Verso la fine di Agosto l'Armata Verde-Azzurra scatenò l'offensiva, dilagando nella pianura emiliana. In pochi giorni le difese approntate dal governo di Roma furono annientate: le tanto strombazzate "legioni africane", vanto e gloria della "integrazione" finogliana, si liquefecero come neve al sole. Anche la brigata d'elité "Balotelli" non resse l'urto e si dissolse. Le formazioni politiche di sinistra che avrebbe dovuto rallentare la marcia furono spazzate via. Una radicale e brutale pulizia politica ed etnica fu intrapresa nelle terre liberate.
Terribile fu la mattanza nel cosiddetto famigerato "Triangolo Verde" emiliano.
Il 28 Agosto Bologna accolse fra due ali di folla in festa le truppe berlusconian-bossiane..
Pochi giorni dopo, le formazioni del Generale Borghezio, oltrepassati i passi appenninici, dilagarono in Toscana e nelle Marche. Solo la città di Livorno, difesa da black bloc, extracomunitari e comunisti tentò una disperata difesa. Ma fu conquistata in poche ore: rasa al suolo, il suo nome cancellato e sulle sue rovine, sparso il sale.
L' 8 Settembre le avanguardie dell'esercito del Nord arrivarono alle porte di Roma.
Nottetempo, Finoglio, il presidente Napolitano e tutto loro seguito fuggirono dalla città, e attraverso l'autostrada Roma-L'Aquila, a bordo di una infinita colonna di auto blù, giunsero sull'Adriatico. Qui furono raccolti da una nave militare che li condusse al sicuro a Brindisi, dove furono furono accolti dal Governatore Vendola a chiappe aperte.

La difesa della capitale, abbandonata dal governo e dal Presidente, fu affidata alla Brigata "Luxuria" formata da gay, lesbiche e trans. Formazione ammirata soprattutto per l'eleganza delle sue divise mimetiche dai toni rosa fuxia e rosa salmone.
In realtà, dopo le prime fucilate, i difensori si calarono le braghe e si arresero.
Altre formazioni costituite dai "ragazzi" dei Centri Sociali , radicali, annozerini e farefuturologhi furono piazzati negli snodi strategici della città, con il compito di controllarne gli accessi.

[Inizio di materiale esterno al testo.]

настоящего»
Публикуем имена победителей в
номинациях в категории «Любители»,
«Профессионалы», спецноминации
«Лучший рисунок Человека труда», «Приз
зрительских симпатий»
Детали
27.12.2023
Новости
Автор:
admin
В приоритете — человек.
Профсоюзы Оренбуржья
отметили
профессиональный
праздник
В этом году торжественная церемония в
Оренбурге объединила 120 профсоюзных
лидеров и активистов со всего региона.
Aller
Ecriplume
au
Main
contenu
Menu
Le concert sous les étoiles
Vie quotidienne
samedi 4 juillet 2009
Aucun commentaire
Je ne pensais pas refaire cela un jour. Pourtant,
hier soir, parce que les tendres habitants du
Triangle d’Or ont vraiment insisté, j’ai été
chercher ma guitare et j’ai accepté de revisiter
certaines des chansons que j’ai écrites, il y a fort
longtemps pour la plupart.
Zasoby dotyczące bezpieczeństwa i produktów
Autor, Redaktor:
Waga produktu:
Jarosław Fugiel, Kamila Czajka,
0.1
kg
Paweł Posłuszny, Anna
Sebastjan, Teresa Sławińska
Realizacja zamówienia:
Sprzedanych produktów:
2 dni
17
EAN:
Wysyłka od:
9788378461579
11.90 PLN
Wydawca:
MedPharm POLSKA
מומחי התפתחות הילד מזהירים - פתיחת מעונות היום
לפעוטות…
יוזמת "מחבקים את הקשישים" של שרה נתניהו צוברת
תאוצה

Il generale Borghezio, vista la situazione, ordinò di attaccare Porta Pia, tenuta dai radicali della Brigata Pannella. La resistenza fu breve e inutile. Purtroppo per loro, si trovarono di fronte una unità di cattolici lefevriani papalini con il dente particolarmente avvelenato nei loro confronti.
La sera, nella Città Eterna, fu celebrato in San Pietro dal Papa, liberato dalla prigionia, un solenne Te Deum di ringraziamento.